Exercise. Print, exactly as they stand, the lines below from the one that has "retrocesso enorme, que" to the one that has "支えたミュージシャンですね。", inclusive, leaving out the pictures.

(Data excerpts)

○ ○ ○ ○

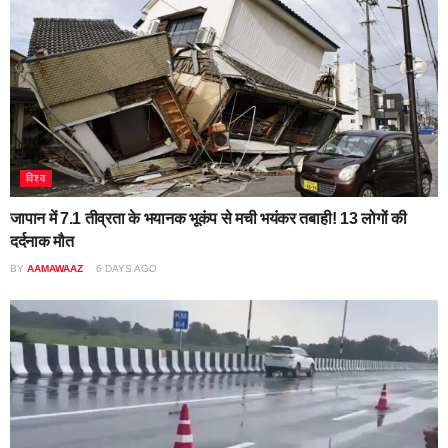
विश्व
जापान में 7.1 तीव्रता के भयानक भूकंप से मची भयंकर तबाही! 13 लोगों की
दर्दनाक मौत
BY
AAMAWAAZ
6 DAYS AGO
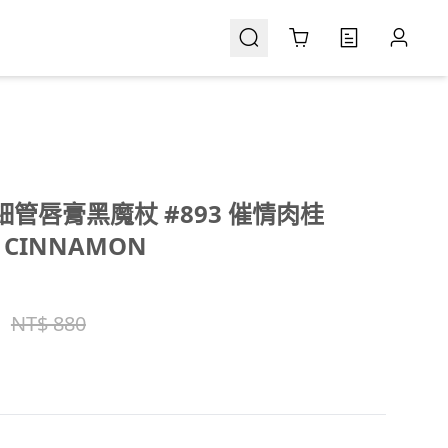
Cart
C細管唇膏黑魔杖 #893 催情肉桂
T CINNAMON
NT$ 880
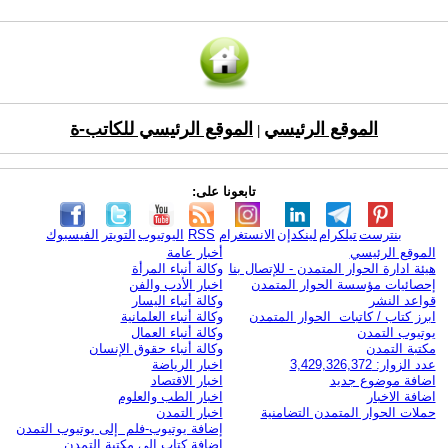
الموقع الرئيسي
الموقع الرئيسي للكاتب-ة
|
تابعونا على:
بنترست
تيلكرام
لينكدإن
الانستغرام
RSS
اليوتيوب
التويتر
الفيسبوك
الموقع الرئيسي
أخبار عامة
هيئة ادارة الحوار المتمدن - للإتصال بنا
وكالة أنباء المرأة
إحصائيات مؤسسة الحوار المتمدن
اخبار الأدب والفن
قواعد النشر
وكالة أنباء اليسار
ابرز كتاب / كاتبات الحوار المتمدن
وكالة أنباء العلمانية
يوتيوب التمدن
وكالة أنباء العمال
مكتبة التمدن
وكالة أنباء حقوق الإنسان
عدد الزوار: 3,429,326,372
اخبار الرياضة
اضافة موضوع جديد
اخبار الاقتصاد
اضافة الاخبار
اخبار الطب والعلوم
حملات الحوار المتمدن التضامنية
اخبار التمدن
إضافة يوتيوب-فلم إلى يوتيوب التمدن
إضافة كتاب إلى مكتبة التمدن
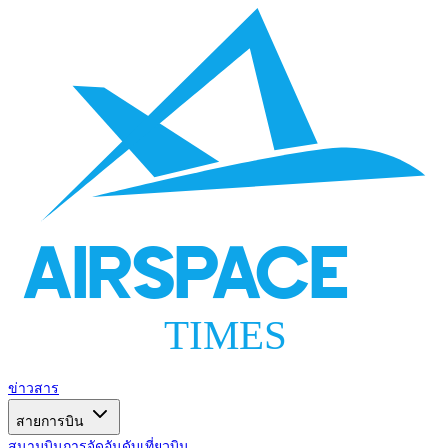
AIRSPACE
TIMES
ข่าวสาร
สายการบิน
สนามบิน
การจัดอันดับ
เที่ยวบิน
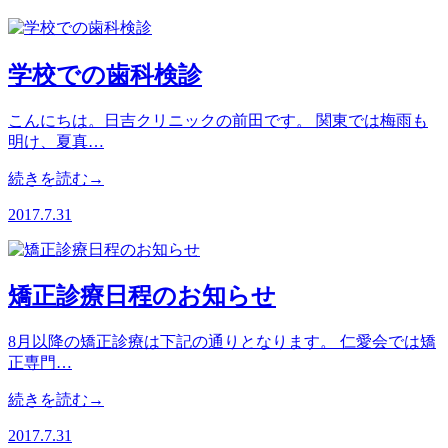
学校での歯科検診
こんにちは。日吉クリニックの前田です。 関東では梅雨も
明け、夏真…
続きを読む→
2017.7.31
矯正診療日程のお知らせ
8月以降の矯正診療は下記の通りとなります。 仁愛会では矯
正専門…
続きを読む→
2017.7.31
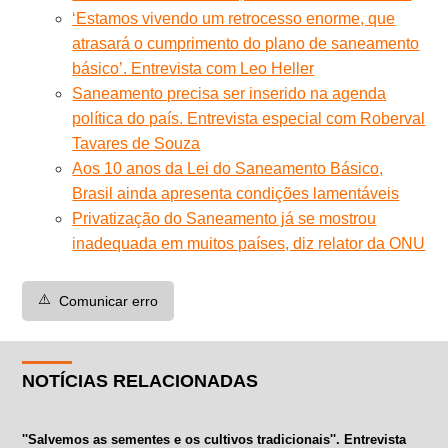
‘Estamos vivendo um retrocesso enorme, que
atrasará o cumprimento do plano de saneamento
básico’. Entrevista com Leo Heller
Saneamento precisa ser inserido na agenda
política do país. Entrevista especial com Roberval
Tavares de Souza
Aos 10 anos da Lei do Saneamento Básico,
Brasil ainda apresenta condições lamentáveis
Privatização do Saneamento já se mostrou
inadequada em muitos países, diz relator da ONU
⚠️
Comunicar erro
NOTÍCIAS RELACIONADAS
''Salvemos as sementes e os cultivos tradicionais''. Entrevista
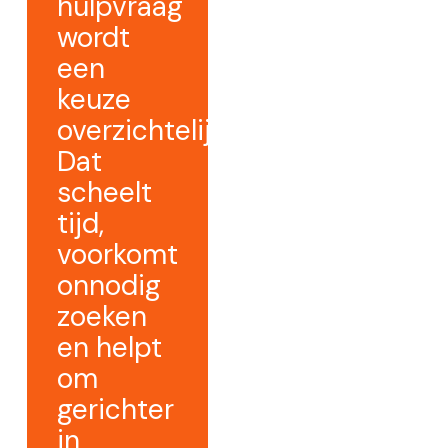
hulpvraag
wordt
een
keuze
overzichtelijker.
Dat
scheelt
tijd,
voorkomt
onnodig
zoeken
en helpt
om
gerichter
in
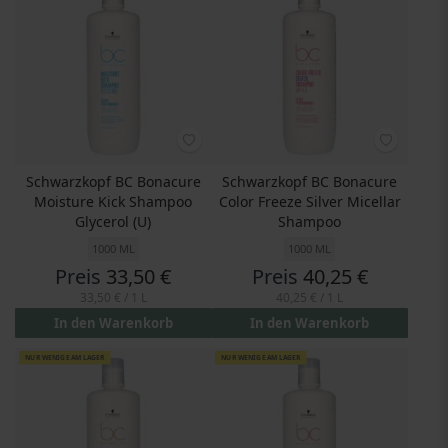
Schwarzkopf BC Bonacure
Schwarzkopf BC Bonacure
Moisture Kick Shampoo
Color Freeze Silver Micellar
Glycerol (U)
Shampoo
1000 ML
1000 ML
Preis
33,50 €
Preis
40,25 €
33,50 €
/ 1 L
40,25 €
/ 1 L
In den Warenkorb
In den Warenkorb
NUR WENIGE AM LAGER
NUR WENIGE AM LAGER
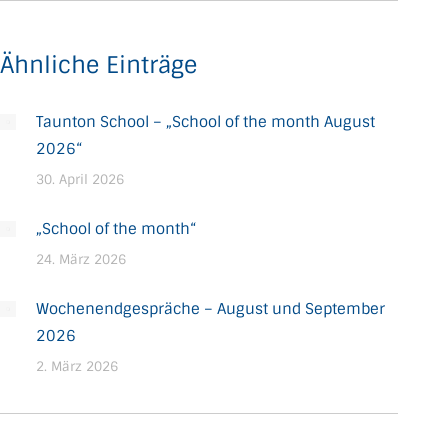
Ähnliche Einträge
Taunton School – „School of the month August
2026“
30. April 2026
„School of the month“
24. März 2026
Wochenendgespräche – August und September
2026
2. März 2026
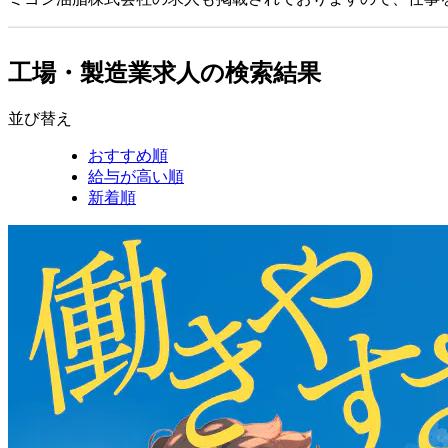
工場・製造業求人の検索結果
並び替え
おすすめ順
給与が高い順
新着順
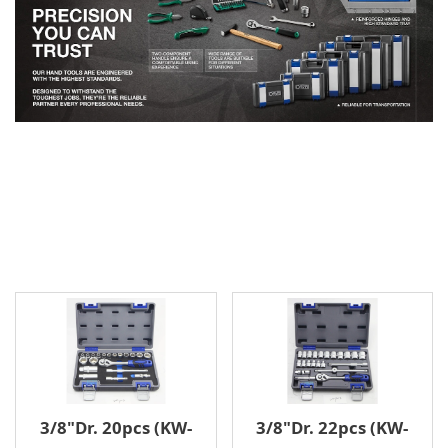
2分4分
2分3分4分
二代盒
三代盒
2分
A1 盒
3分
2分
2分4分
產品
3分
2分3分4分
Socket Set
VIP
4分
Spline Socket
Iron Box
2分4分
Impact Bit
Type A Box
2分3分4分
3/8"Dr. 20pcs (KW-
3/8"Dr. 22pcs (KW-
Type D Box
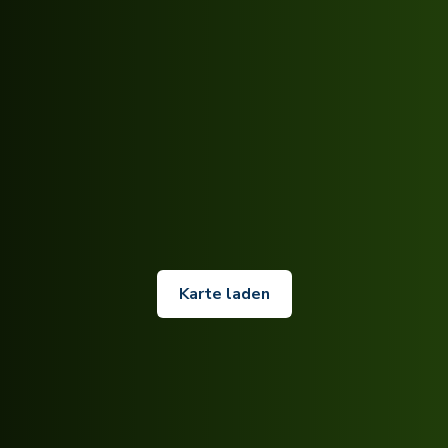
Karte laden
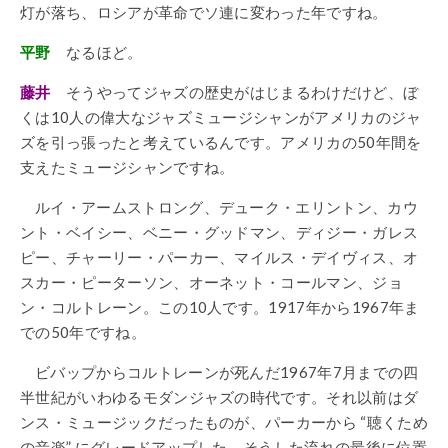
灯が落ち、ロシアが革命でソ連に変わった年ですね。
平野
なるほど。
藤井
そうやってジャズの歴史がはじまるわけだけど、ぼ
くは10人の偉大なジャズミュージシャンがアメリカのジャ
ズを引っ張ったと考えているんです。アメリカの50年間を
支えたミュージシャンですね。
ルイ・アームストロング、デューク・エリントン、カウ
ント・ベイシー、ベニー・グッドマン、ディジー・ガレス
ピー、チャーリー・パーカー、マイルス・デイヴィス、オ
スカー・ピーターソン、オーネット・コールマン、ジョ
ン・コルトレーン。この10人です。1917年から1967年ま
での50年ですね。
ビバップからコルトレーンが死んだ1967年7月までの四
半世紀がいわゆるモダンジャズの時代です。それ以前はダ
ンス・ミュージックだったものが、パーカーから “聴くため
の音楽” にグレードアップした。そうした流れの最後に位置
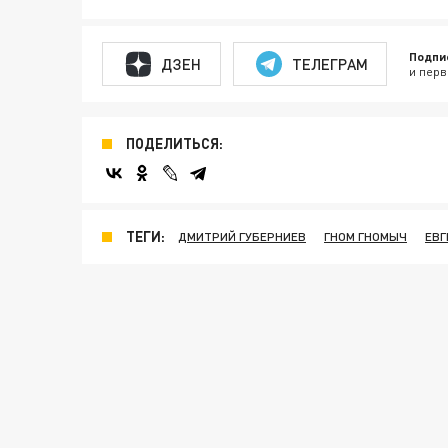
Подпи
ДЗЕН
ТЕЛЕГРАМ
и перв
ПОДЕЛИТЬСЯ:
ТЕГИ:
ДМИТРИЙ ГУБЕРНИЕВ
ГНОМ ГНОМЫЧ
ЕВ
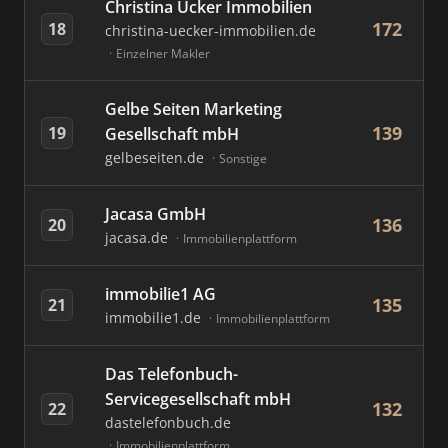
Christina Ücker Immobilien
172
18
christina-uecker-immobilien.de
Einzelner Makler
Gelbe Seiten Marketing
139
19
Gesellschaft mbH
gelbeseiten.de
Sonstige
Jacasa GmbH
136
20
jacasa.de
Immobilienplattform
immobilie1 AG
135
21
immobilie1.de
Immobilienplattform
Das Telefonbuch-
Servicegesellschaft mbH
132
22
dastelefonbuch.de
Immobilienplattform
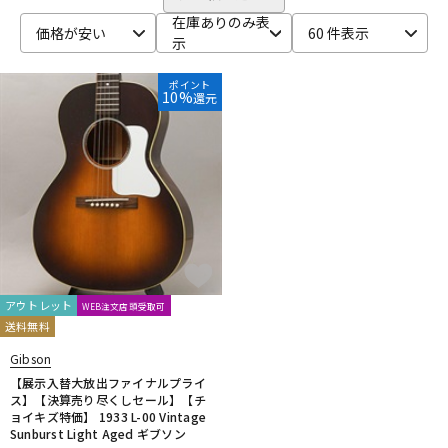
在庫ありのみ表
ベース
ウクレレ
価格が安い
60 件表示
示
ポイント
10%
還元
ドラム
パーカッション
キーボード
電子ピアノ
管楽器
その他楽器
アウトレット
WEB注文店頭受取可
アンプ
エフェクター
送料無料
Gibson
【展示入替大放出ファイナルプライ
DJ機器
DTM
ス】【決算売り尽くしセール】【チ
ョイキズ特価】 1933 L-00 Vintage
Sunburst Light Aged ギブソン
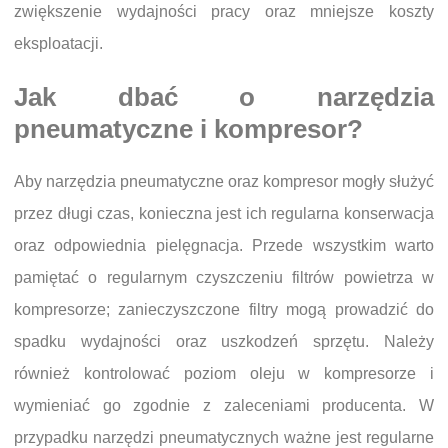
zwiększenie wydajności pracy oraz mniejsze koszty
eksploatacji.
Jak dbać o narzędzia
pneumatyczne i kompresor?
Aby narzędzia pneumatyczne oraz kompresor mogły służyć
przez długi czas, konieczna jest ich regularna konserwacja
oraz odpowiednia pielęgnacja. Przede wszystkim warto
pamiętać o regularnym czyszczeniu filtrów powietrza w
kompresorze; zanieczyszczone filtry mogą prowadzić do
spadku wydajności oraz uszkodzeń sprzętu. Należy
również kontrolować poziom oleju w kompresorze i
wymieniać go zgodnie z zaleceniami producenta. W
przypadku narzędzi pneumatycznych ważne jest regularne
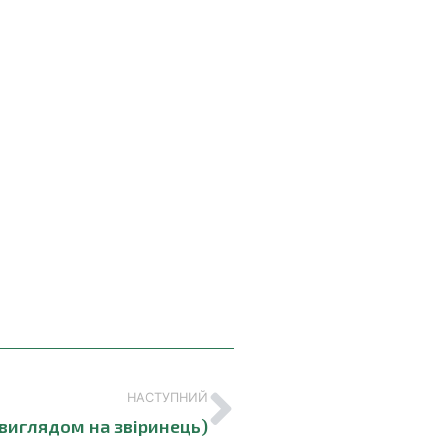
НАСТУПНИЙ
 виглядом на звіринець)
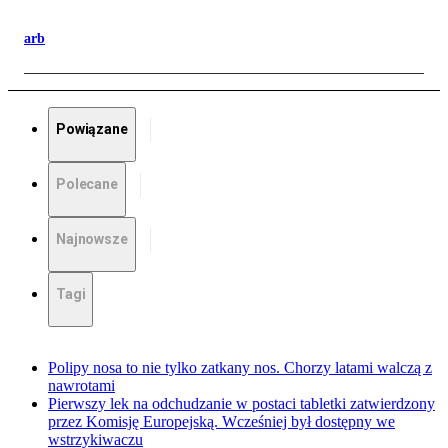
arb
Powiązane
Polecane
Najnowsze
Tagi
Polipy nosa to nie tylko zatkany nos. Chorzy latami walczą z
nawrotami
Pierwszy lek na odchudzanie w postaci tabletki zatwierdzony
przez Komisję Europejską. Wcześniej był dostępny we
wstrzykiwaczu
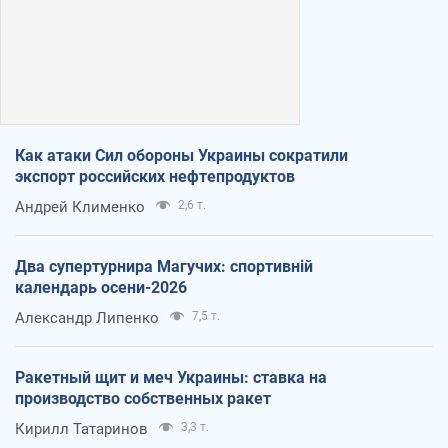
Как атаки Сил обороны Украины сократили
экспорт российских нефтепродуктов
Андрей Клименко
2,6 т.
Два супертурнира Магучих: спортивній
календарь осени-2026
Александр Липенко
7,5 т.
Ракетный щит и меч Украины: ставка на
производство собственных ракет
Кирилл Татаринов
3,3 т.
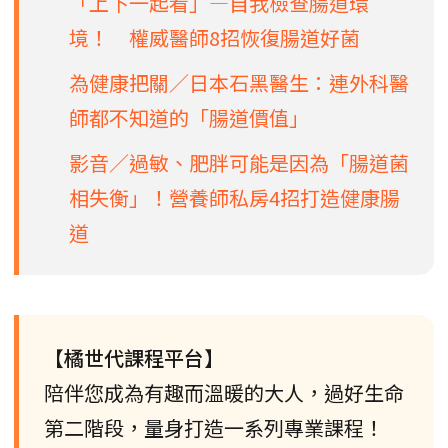
「上下一起看」—自我檢查腸道環
境！ 權威醫師8招恢復腸道好菌
為健康把關／日本石黑醫生：連外科醫
師都不知道的「腸道價值」
影音／過敏、肥胖可能是因為「腸道菌
相失衡」！營養師私房4招打造健康腸
道
【橘世代課程平台】
陪伴您成為有趣而溫暖的大人，過好生命
第二階段，量身打造一系列專業課程！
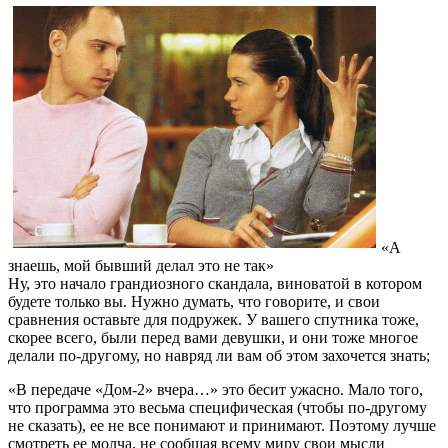
«А
знаешь, мой бывший делал это не так»
Ну, это начало грандиозного скандала, виноватой в котором
будете только вы. Нужно думать, что говорите, и свои
сравнения оставьте для подружек. У вашего спутника тоже,
скорее всего, были перед вами девушки, и они тоже многое
делали по-другому, но навряд ли вам об этом захочется знать;
«В передаче «Дом-2» вчера…» это бесит ужасно. Мало того,
что программа это весьма специфическая (чтобы по-другому
не сказать), ее не все понимают и принимают. Поэтому лучше
смотреть ее молча, не сообщая всему миру свои мысли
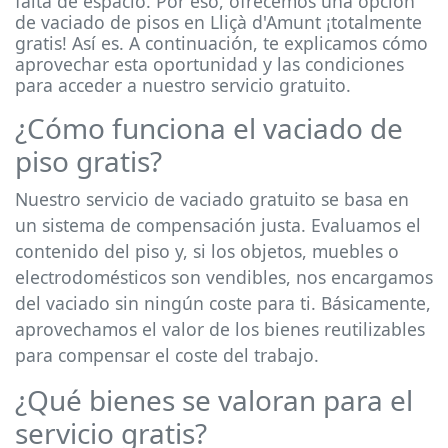
falta de espacio. Por eso, ofrecemos una opción
de vaciado de pisos en Lliçà d'Amunt ¡totalmente
gratis! Así es. A continuación, te explicamos cómo
aprovechar esta oportunidad y las condiciones
para acceder a nuestro servicio gratuito.
¿Cómo funciona el vaciado de
piso gratis?
Nuestro servicio de vaciado gratuito se basa en
un sistema de compensación justa. Evaluamos el
contenido del piso y, si los objetos, muebles o
electrodomésticos son vendibles, nos encargamos
del vaciado sin ningún coste para ti. Básicamente,
aprovechamos el valor de los bienes reutilizables
para compensar el coste del trabajo.
¿Qué bienes se valoran para el
servicio gratis?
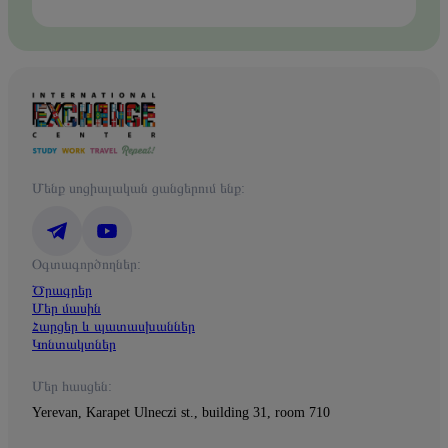
Մենք սոցիալական ցանցերում ենք:
Օգտագործողներ:
Ծրագրեր
Մեր մասին
Հարցեր և պատասխաններ
Կոնտակտներ
Մեր հասցեն:
Yerevan, Karapet Ulneczi st., building 31, room 710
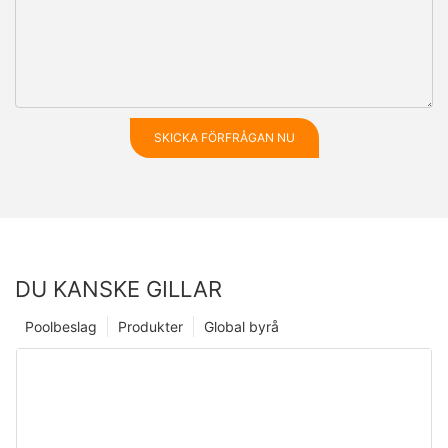
SKICKA FÖRFRÅGAN NU
DU KANSKE GILLAR
Poolbeslag
Produkter
Global byrå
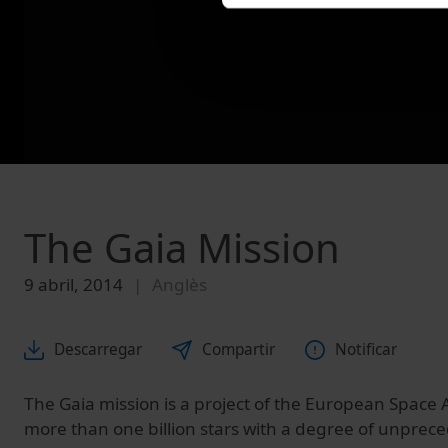
The Gaia Mission
9 abril, 2014
Anglès
Descarregar
Compartir
Notificar
The
Gaia
mission is a project
of the European
Space 
more
than one billion
stars
with a degree of
unprece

○ ○ ○ ○

Task result.
‘Estamos vivendo um retrocesso enorme, que
atrasará o cumprimento do plano de saneamento
básico’. Entrevista com Leo Heller
Saneamento precisa ser inserido na agenda
política do país. Entrevista especial com Roberval
Tavares de Souza
Aos 10 anos da Lei do Saneamento Básico,
Brasil ainda apresenta condições lamentáveis
Privatização do Saneamento já se mostrou
inadequada em muitos países, diz relator da ONU
⚠️
Comunicar erro
NOTÍCIAS RELACIONADAS
''Salvemos as sementes e os cultivos tradicionais''. Entrevista
hulpvraag
wordt
een
keuze
overzichtelijker.
Dat
scheelt
tijd,
voorkomt
onnodig
zoeken
en helpt
om
gerichter
in
Schwarzkopf BC Bonacure
Schwarzkopf BC Bonacure
Moisture Kick Shampoo
Color Freeze Silver Micellar
Glycerol (U)
Shampoo
1000 ML
1000 ML
Preis
33,50 €
Preis
40,25 €
33,50 €
/ 1 L
40,25 €
/ 1 L
In den Warenkorb
In den Warenkorb
NUR WENIGE AM LAGER
NUR WENIGE AM LAGER
Ähnliche Einträge
Taunton School – „School of the month August
2026“
30. April 2026
„School of the month“
24. März 2026
Wochenendgespräche – August und September
2026
2. März 2026
工場・製造業求人の検索結果
並び替え
おすすめ順
給与が高い順
新着順
2分4分
2分3分4分
二代盒
三代盒
2分
A1 盒
3分
2分
2分4分
產品
3分
2分3分4分
Socket Set
VIP
4分
Spline Socket
Iron Box
2分4分
Impact Bit
Type A Box
2分3分4分
3/8"Dr. 20pcs (KW-
3/8"Dr. 22pcs (KW-
Type D Box
Karte laden
灯が落ち、ロシアが革命でソ連に変わった年ですね。
平野
なるほど。
藤井
そうやってジャズの歴史がはじまるわけだけど、ぼ
くは10人の偉大なジャズミュージシャンがアメリカのジャ
ズを引っ張ったと考えているんです。アメリカの50年間を
支えたミュージシャンですね。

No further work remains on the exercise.